■ Work to be completed: Write each entry again exactly as shown, but without the images it holds.

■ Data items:
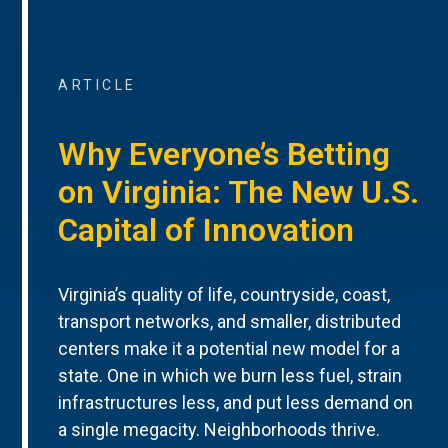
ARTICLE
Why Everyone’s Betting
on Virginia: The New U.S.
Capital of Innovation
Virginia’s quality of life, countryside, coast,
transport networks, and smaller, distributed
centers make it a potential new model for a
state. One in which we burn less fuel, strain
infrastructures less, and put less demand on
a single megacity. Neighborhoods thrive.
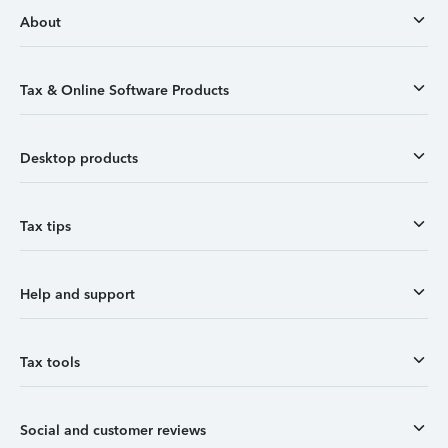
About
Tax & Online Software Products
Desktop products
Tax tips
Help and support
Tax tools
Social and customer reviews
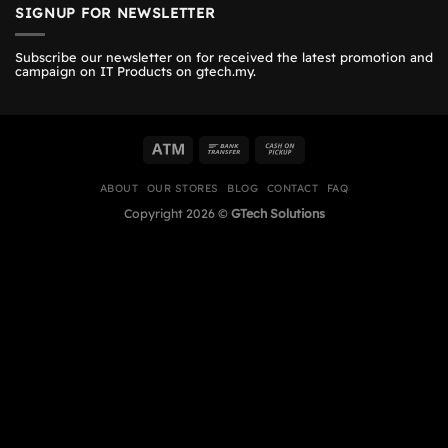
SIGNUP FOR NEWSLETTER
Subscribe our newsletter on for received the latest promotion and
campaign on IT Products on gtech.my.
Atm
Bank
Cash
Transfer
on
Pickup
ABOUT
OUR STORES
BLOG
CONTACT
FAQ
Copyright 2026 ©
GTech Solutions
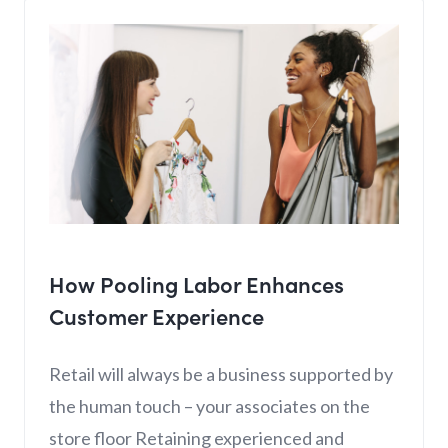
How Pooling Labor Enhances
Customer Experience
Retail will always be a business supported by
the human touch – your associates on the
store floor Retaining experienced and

■ Reply to the exercise:
ARTICLE
Why Everyone’s Betting
on Virginia: The New U.S.
Capital of Innovation
Virginia’s quality of life, countryside, coast,
transport networks, and smaller, distributed
centers make it a potential new model for a
state. One in which we burn less fuel, strain
infrastructures less, and put less demand on
a single megacity. Neighborhoods thrive.
About
Tax & Online Software Products
Desktop products
Tax tips
Help and support
Tax tools
Social and customer reviews
SIGNUP FOR NEWSLETTER
Subscribe our newsletter on for received the latest promotion and
campaign on IT Products on gtech.my.
Atm
Bank
Cash
Transfer
on
Pickup
ABOUT
OUR STORES
BLOG
CONTACT
FAQ
Copyright 2026 ©
GTech Solutions
How Pooling Labor Enhances
Customer Experience
Retail will always be a business supported by
the human touch – your associates on the
store floor Retaining experienced and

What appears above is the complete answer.